- Born: July 7, 1917 Massachusetts
- Died: October 17, 1980 (aged 63) Ithaca, New York
- Citizenship: United States
- Education: Massachusetts State College Harvard University
- Scientific career
- Workplaces: L. H. Bailey Hortorium, Cornell University
- Author abbrev. (botany): H.E.Moore

= Harold E. Moore =

American botanist (1917–1980)

Harold Emery Moore, Jr. (July 7, 1917 – October 17, 1980) was an American botanist especially known for his work on the systematics of the palm family. He served as Director of the L. H. Bailey Hortorium at Cornell University, and was appointed Liberty Hyde Bailey Professor of Botany in 1978. He was an important contributor to Hortus Third and was editor of Principes (now Palms), the journal of the International Palm Society. He also edited Gentes Herbarum and provided the foundation for the first edition of Genera Palmarum, a seminal work on palm taxonomy which was later completed by Natalie Uhl and John Dransfield.

==Early life and education==
Moore was born in Massachusetts in 1917. He received his B.S. from Massachusetts State College in 1939. He then moved to Harvard University where he obtained his M.S. in 1940 and Ph.D. in 1942. After graduating, he served in the United States Army from 1942 to 1946.

==Career==
In 1947, he joined the staff of the Gray Herbarium at Harvard. In 1948 he moved to the L. H. Bailey Hortorium at Cornell as an Assistant Professor of Botany. He was appointed Associate Professor in 1951 and full Professor in 1960. Between 1960 and 1969 he served as director of the herbarium, and was elected Bailey Professor of Botany in 1978. Although best known for his work on palms, Moore also made notable contributions to the study of the Gesneriaceae, the Geraniaceae, the Amaryllidaceae, the Cucurbitaceae and the Commelinaceae.

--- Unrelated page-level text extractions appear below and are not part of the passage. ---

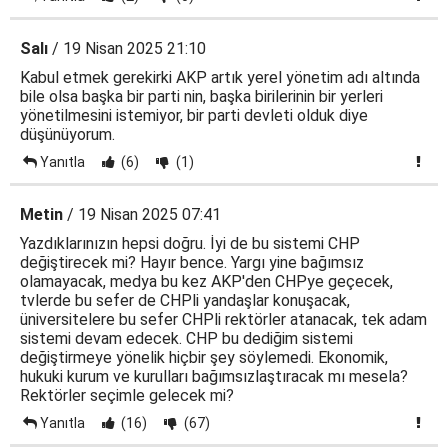
Salı
/ 19 Nisan 2025 21:10
Kabul etmek gerekirki AKP artık yerel yönetim adı altında
bile olsa başka bir parti nin, başka birilerinin bir yerleri
yönetilmesini istemiyor, bir parti devleti olduk diye
düşünüyorum.
Yanıtla
(6)
(1)
Metin
/ 19 Nisan 2025 07:41
Yazdıklarınızın hepsi doğru. İyi de bu sistemi CHP
değiştirecek mi? Hayır bence. Yargı yine bağımsız
olamayacak, medya bu kez AKP'den CHPye geçecek,
tvlerde bu sefer de CHPli yandaşlar konuşacak,
üniversitelere bu sefer CHPli rektörler atanacak, tek adam
sistemi devam edecek. CHP bu dediğim sistemi
değiştirmeye yönelik hiçbir şey söylemedi. Ekonomik,
hukuki kurum ve kurulları bağımsızlaştıracak mı mesela?
Rektörler seçimle gelecek mi?
Yanıtla
(16)
(67)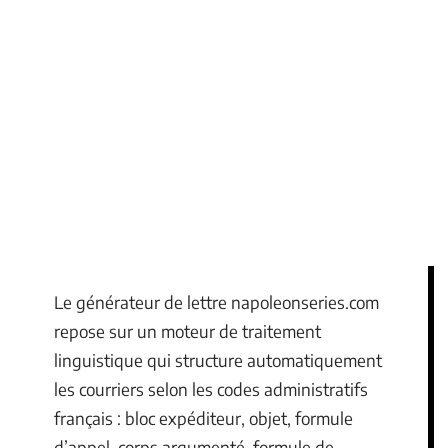
Le générateur de lettre napoleonseries.com
repose sur un moteur de traitement
linguistique qui structure automatiquement
les courriers selon les codes administratifs
français : bloc expéditeur, objet, formule
d’appel, corps argumenté, formule de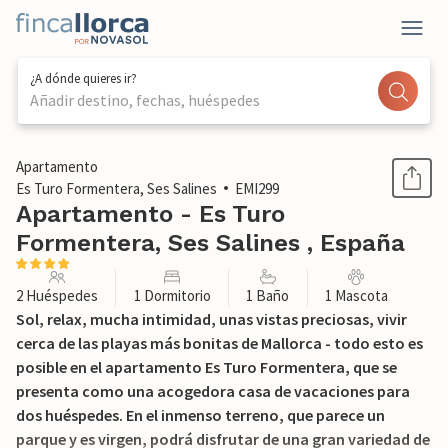
¿A dónde quieres ir?
Añadir destino, fechas, huéspedes
1 / 32
Apartamento
Es Turo Formentera, Ses Salines
EMI299
Apartamento - Es Turo
Formentera, Ses Salines , España
2 Huéspedes
1 Dormitorio
1 Baño
1 Mascota
Sol, relax, mucha intimidad, unas vistas preciosas, vivir
cerca de las playas más bonitas de Mallorca - todo esto es
posible en el apartamento Es Turo Formentera, que se
presenta como una acogedora casa de vacaciones para
dos huéspedes. En el inmenso terreno, que parece un
parque y es virgen, podrá disfrutar de una gran variedad de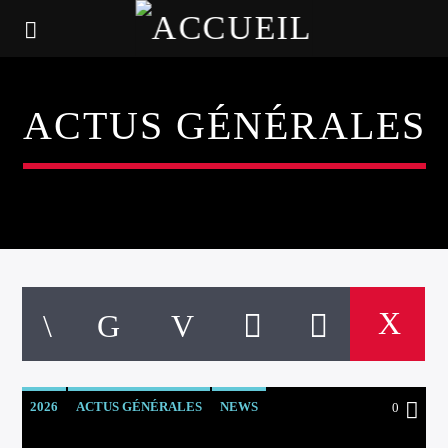
ACTUS GÉNÉRALES
2026
ACTUS GÉNÉRALES
NEWS
0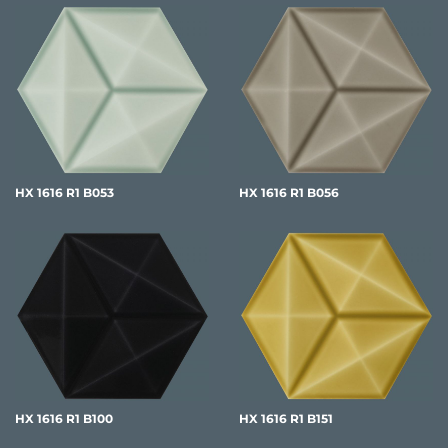
HX 1616 R1 B053
HX 1616 R1 B056
HX 1616 R1 B100
HX 1616 R1 B151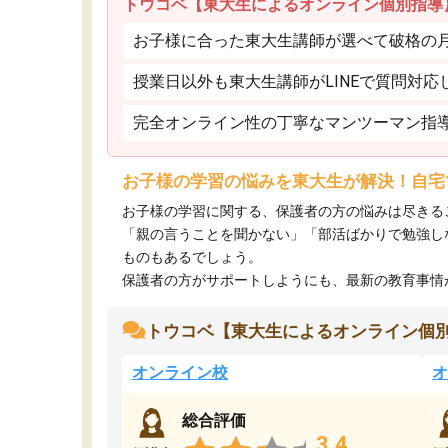
トウコベ【東大生によるオンライン個別指導
お子様に合った東大生講師が選べて破格の月額
授業日以外も東大生講師がLINEで質問対応
完全オンライン性の丁寧なマンツーマン指
お子様の学習の悩みを東大生が解決！自宅
お子様の学習に関する、保護者の方の悩みは尽きる
「親の言うことを聞かない」「部活ばかりで勉強し
ものもあるでしょう。
保護者の方がサポートしようにも、最新の教育事情がわ
トウコベ【東大生によるオンライン個
オンライン校
オ
総合評価
3.4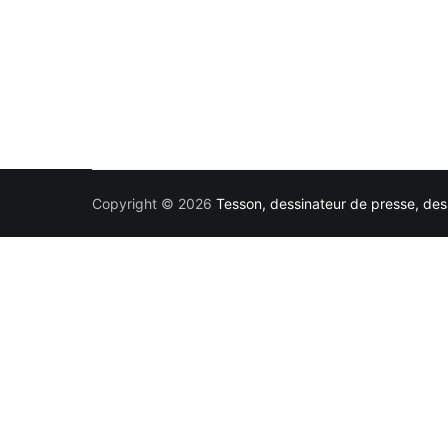
Copyright © 2026
Tesson, dessinateur de presse, dess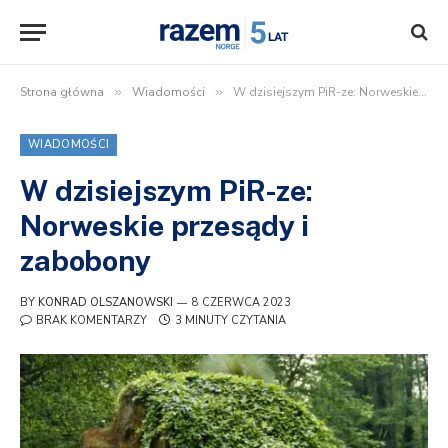
Strona główna
»
Wiadomości
»
W dzisiejszym PiR-ze: Norweskie przesądy i zabobony
WIADOMOŚCI
W dzisiejszym PiR-ze:
Norweskie przesądy i
zabobony
BY
KONRAD OLSZANOWSKI
8 CZERWCA 2023
BRAK KOMENTARZY
3 MINUTY CZYTANIA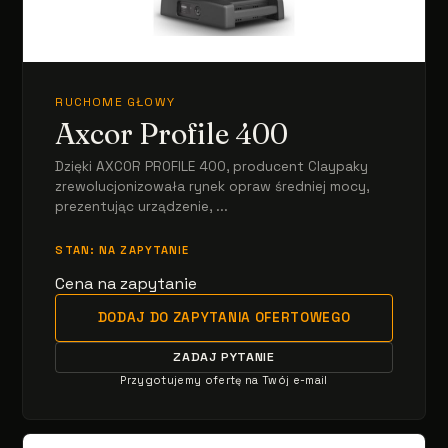
RUCHOME GŁOWY
Axcor Profile 400
Dzięki AXCOR PROFILE 400, producent Claypaky
zrewolucjonizowała rynek opraw średniej mocy,
prezentując urządzenie, ...
STAN: NA ZAPYTANIE
Cena na zapytanie
DODAJ DO ZAPYTANIA OFERTOWEGO
ZADAJ PYTANIE
Przygotujemy ofertę na Twój e-mail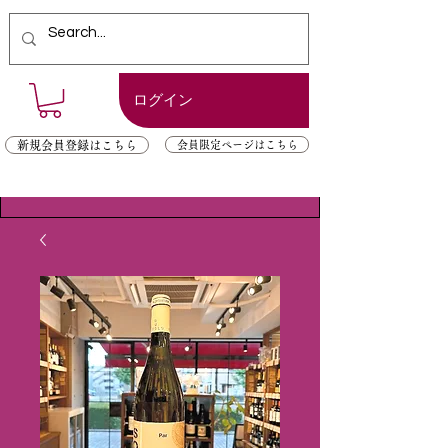
ログイン
新規会員登録はこちら
会員限定ページはこちら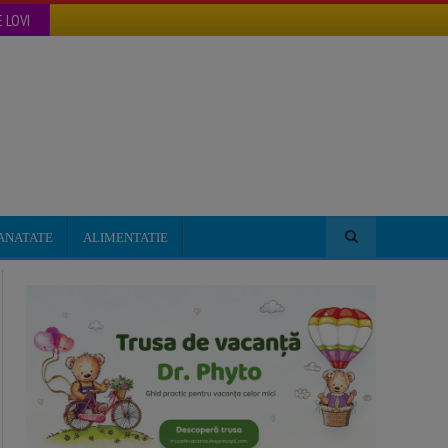
 LOVI
ANATATE
ALIMENTATIE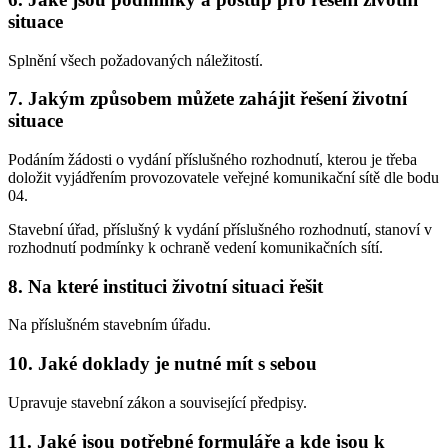
situace
Splnění všech požadovaných náležitostí.
7. Jakým způsobem můžete zahájit řešení životní
situace
Podáním žádosti o vydání příslušného rozhodnutí, kterou je třeba
doložit vyjádřením provozovatele veřejné komunikační sítě dle bodu
04.
Stavební úřad, příslušný k vydání příslušného rozhodnutí, stanoví v
rozhodnutí podmínky k ochraně vedení komunikačních sítí.
8. Na které instituci životní situaci řešit
Na příslušném stavebním úřadu.
10. Jaké doklady je nutné mít s sebou
Upravuje stavební zákon a související předpisy.
11. Jaké jsou potřebné formuláře a kde jsou k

Moore began his work on palms in 1948 with the encouragement of Bailey himself, who was then 90 years old. Bailey had wanted to create a Genera Palmarum, a proper delineation of the palm family and all the genera within it. When Bailey died in 1954, the job was left to Moore. Moore visited the major historic collections of palms in United States and Europe and learned that existing collections often lacked the features that were needed to understand the evolutionary relationships among the genera. This led to a worldwide effort on his part to see and collect as many palm genera as he could. By the time of his death in 1980 he had traveled to many remote locations and had collected all but 18 of the approximately 200 genera of palms. These exploits earned him membership in The Explorers Club.

In 1973 Moore wrote a paper, The Major Groups of Palms and Their Distribution, which presented the outline of his classification of the family. He continued to build on this, and in 1980 was finally ready to devote three years to the production of Genera Palmarum. He died the same year, leaving the work of completing the work to Natalie Uhl and John Dransfield.

Moore was the author of nearly 300 publications. He scientifically described and named the genus Dandya (in honor of James Edgar Dandy).

==Awards and fellowships==
Moore received Guggenheim Fellowships in 1946–47 and 1955–56. He also received the Founder's Medal of the Fairchild Tropical Garden in 1954.

He was made an Honorary Life Member of the American Gloxinia and Gesneriad Society in 1958.